If I were at the Fed, I would look VERY CAREFULLY into the reasons for the downward revisions in job numbers in July. How much were they due to one-time statistical flukes, and how much to valid corrections of biased early estimates? After all, if the August numbers later have to be revised downward as well, due to a similar early bias, the economy might actually be seriously slowing down, following those leading emerging market economies! If in fact both the July and August job numbers turn out to be very low indeed, closer to 100,000 than 160,000 new jobs created, then to start tapering in September would be dealing a killing blow to an economy already staggering and on the way down — not something that history would judge kindly for a departing Fed leader.
So I am hopeful that Ben Bernanke, viewing the July revision, will wait at least one more month to start tapering, and insist on seeing the October revision of the August job number, before taking any new steps that could put further headwinds in the way of growth.
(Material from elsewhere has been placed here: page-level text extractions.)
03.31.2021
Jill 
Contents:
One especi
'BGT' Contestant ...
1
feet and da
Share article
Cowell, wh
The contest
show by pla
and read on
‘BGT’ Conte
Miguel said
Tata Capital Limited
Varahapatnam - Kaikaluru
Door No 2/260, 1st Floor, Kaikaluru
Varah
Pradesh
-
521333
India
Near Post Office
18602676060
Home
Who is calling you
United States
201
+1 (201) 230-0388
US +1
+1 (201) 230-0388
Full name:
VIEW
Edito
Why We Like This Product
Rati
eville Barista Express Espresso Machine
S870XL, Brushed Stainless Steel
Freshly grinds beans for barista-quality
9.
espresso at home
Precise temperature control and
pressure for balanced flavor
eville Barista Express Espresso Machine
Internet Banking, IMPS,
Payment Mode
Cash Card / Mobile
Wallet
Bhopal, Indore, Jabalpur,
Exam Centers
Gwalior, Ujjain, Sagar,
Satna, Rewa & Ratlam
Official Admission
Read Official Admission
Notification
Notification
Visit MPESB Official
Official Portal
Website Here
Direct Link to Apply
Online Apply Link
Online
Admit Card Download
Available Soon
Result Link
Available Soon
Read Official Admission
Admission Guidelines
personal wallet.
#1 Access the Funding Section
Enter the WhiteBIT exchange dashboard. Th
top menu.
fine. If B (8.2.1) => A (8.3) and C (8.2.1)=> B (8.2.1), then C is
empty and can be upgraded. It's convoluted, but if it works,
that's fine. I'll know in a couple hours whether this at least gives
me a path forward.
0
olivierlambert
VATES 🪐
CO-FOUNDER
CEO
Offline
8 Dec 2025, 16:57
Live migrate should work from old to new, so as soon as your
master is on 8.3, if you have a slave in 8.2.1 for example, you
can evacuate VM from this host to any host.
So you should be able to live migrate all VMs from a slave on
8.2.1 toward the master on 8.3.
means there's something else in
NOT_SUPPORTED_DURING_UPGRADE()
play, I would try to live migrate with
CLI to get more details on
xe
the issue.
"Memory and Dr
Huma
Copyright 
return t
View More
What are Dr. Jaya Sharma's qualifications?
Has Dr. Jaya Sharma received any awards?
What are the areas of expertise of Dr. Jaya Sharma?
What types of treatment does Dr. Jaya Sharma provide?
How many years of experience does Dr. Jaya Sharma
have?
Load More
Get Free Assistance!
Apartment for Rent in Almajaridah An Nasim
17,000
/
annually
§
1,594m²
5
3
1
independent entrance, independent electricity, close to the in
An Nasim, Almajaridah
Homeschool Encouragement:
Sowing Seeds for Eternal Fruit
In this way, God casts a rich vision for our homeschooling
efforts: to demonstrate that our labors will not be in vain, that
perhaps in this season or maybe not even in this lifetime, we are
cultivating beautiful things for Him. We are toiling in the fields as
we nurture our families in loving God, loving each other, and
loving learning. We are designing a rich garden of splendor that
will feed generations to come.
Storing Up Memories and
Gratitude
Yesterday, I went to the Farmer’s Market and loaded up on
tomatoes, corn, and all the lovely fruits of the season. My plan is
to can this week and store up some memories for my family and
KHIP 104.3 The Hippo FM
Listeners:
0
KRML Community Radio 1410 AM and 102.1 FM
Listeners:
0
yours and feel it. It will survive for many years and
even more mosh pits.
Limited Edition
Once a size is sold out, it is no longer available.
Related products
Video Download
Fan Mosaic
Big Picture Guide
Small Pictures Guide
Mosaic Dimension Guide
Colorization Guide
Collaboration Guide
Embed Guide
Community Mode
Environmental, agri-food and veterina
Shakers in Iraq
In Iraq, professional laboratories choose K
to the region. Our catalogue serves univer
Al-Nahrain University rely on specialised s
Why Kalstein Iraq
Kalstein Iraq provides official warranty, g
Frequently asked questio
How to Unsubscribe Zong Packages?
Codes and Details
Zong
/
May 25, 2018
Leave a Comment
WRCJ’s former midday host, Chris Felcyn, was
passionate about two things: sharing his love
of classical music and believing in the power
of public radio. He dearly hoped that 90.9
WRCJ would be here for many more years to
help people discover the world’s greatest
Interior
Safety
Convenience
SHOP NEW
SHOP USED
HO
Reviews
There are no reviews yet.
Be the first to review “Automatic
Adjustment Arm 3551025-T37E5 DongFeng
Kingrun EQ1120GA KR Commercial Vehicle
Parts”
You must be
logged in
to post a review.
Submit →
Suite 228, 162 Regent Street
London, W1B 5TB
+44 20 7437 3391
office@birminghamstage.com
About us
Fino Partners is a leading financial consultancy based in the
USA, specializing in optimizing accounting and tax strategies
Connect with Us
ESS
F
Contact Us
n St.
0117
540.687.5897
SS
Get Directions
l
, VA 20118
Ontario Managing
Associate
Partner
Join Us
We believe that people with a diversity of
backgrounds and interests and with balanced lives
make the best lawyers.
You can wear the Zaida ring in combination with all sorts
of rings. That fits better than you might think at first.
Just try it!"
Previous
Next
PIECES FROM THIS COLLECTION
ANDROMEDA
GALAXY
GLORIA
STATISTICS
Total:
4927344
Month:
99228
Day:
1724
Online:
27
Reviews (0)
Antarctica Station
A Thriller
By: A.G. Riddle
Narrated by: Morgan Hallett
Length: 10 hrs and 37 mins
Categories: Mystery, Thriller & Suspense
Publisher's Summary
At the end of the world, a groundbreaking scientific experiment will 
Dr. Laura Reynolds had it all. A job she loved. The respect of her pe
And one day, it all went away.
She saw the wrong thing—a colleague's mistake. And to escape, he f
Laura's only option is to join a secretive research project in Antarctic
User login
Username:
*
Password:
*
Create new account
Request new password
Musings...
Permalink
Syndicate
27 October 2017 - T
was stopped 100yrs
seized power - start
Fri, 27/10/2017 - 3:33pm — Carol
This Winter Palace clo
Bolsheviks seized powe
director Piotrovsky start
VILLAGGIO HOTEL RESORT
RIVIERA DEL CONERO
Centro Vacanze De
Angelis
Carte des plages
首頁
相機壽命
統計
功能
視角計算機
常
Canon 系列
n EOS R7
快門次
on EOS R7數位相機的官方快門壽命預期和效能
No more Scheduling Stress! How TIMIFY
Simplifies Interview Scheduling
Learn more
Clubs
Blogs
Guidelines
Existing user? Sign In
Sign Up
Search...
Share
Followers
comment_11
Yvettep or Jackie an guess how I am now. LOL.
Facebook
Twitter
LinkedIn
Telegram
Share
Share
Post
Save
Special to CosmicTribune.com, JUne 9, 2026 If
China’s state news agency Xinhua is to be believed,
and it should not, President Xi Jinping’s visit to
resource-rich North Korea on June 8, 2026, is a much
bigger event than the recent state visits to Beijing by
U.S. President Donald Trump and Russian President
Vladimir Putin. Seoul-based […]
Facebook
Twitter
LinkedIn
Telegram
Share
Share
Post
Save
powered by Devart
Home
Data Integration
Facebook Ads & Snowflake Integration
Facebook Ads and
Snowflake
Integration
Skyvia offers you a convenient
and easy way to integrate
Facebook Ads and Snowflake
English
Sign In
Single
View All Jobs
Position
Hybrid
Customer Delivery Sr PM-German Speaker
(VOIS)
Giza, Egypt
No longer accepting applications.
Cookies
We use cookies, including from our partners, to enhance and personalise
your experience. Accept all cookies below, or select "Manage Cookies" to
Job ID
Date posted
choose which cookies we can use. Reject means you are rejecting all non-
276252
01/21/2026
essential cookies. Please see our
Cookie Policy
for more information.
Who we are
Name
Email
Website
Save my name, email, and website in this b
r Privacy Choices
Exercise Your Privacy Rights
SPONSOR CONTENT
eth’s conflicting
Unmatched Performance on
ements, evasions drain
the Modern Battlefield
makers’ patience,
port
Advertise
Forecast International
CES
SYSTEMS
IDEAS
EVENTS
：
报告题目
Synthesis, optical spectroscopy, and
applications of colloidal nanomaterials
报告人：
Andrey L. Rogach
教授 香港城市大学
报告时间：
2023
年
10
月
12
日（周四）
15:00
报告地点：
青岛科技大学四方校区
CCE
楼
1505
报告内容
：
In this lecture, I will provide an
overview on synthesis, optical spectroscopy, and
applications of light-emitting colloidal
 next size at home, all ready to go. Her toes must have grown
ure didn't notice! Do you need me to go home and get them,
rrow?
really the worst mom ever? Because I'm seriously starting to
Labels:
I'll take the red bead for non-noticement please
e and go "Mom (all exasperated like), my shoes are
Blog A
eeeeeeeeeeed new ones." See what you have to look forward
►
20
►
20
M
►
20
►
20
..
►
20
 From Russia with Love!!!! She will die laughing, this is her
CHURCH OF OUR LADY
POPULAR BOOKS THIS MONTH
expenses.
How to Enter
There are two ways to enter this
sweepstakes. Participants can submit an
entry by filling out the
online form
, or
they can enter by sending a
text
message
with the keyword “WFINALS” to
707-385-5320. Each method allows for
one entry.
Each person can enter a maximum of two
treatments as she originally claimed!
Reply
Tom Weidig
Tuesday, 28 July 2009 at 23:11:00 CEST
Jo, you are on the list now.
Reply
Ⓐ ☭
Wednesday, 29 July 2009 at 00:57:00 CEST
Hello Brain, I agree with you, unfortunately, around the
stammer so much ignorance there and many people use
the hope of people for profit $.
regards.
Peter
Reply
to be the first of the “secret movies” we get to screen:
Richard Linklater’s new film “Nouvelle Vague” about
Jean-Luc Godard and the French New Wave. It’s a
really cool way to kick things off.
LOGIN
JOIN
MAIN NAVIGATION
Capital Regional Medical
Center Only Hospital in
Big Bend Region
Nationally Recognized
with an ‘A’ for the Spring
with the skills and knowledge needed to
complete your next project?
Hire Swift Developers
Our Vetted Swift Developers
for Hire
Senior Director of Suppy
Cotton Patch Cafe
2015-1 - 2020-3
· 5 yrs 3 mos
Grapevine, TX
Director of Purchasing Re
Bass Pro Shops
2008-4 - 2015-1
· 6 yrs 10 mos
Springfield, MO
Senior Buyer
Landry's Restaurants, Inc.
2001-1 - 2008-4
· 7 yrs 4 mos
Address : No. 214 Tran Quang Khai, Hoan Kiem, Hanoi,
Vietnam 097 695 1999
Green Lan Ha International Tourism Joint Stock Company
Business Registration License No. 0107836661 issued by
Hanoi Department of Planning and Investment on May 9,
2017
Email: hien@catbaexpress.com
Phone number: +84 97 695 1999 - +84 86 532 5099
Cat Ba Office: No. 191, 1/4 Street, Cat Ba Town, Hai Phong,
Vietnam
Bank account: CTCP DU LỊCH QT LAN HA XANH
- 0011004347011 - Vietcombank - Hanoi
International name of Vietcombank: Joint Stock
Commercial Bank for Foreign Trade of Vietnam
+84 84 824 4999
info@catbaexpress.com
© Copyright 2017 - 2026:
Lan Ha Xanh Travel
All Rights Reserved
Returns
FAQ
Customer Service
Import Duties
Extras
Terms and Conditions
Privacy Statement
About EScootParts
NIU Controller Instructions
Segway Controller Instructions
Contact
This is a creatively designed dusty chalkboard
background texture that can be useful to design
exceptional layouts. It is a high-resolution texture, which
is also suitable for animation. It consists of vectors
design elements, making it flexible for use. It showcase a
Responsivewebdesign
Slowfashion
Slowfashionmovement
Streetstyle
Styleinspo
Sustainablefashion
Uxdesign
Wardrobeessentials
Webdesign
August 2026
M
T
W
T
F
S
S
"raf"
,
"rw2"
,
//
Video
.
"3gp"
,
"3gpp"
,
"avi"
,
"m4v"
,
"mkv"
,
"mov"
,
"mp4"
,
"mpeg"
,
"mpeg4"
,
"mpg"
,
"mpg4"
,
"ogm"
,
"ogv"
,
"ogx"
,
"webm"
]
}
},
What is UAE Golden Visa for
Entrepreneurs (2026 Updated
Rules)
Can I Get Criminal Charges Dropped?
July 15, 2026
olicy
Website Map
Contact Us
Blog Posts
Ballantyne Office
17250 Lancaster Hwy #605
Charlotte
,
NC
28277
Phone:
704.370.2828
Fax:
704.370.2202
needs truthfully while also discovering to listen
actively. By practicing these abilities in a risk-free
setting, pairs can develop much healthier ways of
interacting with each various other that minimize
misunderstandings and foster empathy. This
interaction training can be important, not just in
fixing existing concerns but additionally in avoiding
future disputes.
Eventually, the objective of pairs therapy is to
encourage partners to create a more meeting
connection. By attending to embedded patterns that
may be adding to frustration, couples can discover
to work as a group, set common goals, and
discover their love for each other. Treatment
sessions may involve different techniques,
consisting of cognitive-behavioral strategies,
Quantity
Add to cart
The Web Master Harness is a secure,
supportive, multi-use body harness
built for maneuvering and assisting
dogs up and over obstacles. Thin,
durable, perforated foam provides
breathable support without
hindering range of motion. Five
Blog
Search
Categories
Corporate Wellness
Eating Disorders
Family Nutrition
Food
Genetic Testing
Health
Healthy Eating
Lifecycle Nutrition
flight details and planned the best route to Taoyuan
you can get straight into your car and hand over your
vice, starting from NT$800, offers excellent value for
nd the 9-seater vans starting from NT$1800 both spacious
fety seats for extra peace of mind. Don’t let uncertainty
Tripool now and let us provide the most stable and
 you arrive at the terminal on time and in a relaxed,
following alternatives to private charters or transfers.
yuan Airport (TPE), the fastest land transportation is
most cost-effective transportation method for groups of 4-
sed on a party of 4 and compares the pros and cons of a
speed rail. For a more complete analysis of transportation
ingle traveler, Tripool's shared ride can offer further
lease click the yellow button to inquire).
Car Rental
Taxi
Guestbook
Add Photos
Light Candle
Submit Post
And if the October revision of todays number is downward, even dropping it below 150,000 jobs (the pattern in both the June and July revisions), then all talk of tapering should be dropped until we start to see at least three consecutive months with job creation closer to 200,000 jobs per month.
In a separate report from the CDC, the US birth rate was shown to have fallen to the “lowest rate on record since the government started tracking the fertility rate in 1909,” down about 10% from 2007 to 2012, and about half the rate during the baby boom. The ‘good news’ in that report is that the rate of decline, fairly steep from 2007 to 2011, seems to have bottomed for the moment, with the 2012 birth rate almost the same as that of 2011. Still, what this report tells us is that as births have been falling since 2007, we cannot expect there to be much in the way of new household formation, or families seeking to move to larger houses, to support the housing market in the coming years.
It looks like the Fed still has its work cut out for it — if the US economy, on a diet of powerful life-support in QE for the last few years, is still struggling to breathe strongly on its own, I would hate to see what happens if it is suddenly taken off the respirator! Let’s hope the Fed changes course, or at least puts off action, so that we don’t have to see that.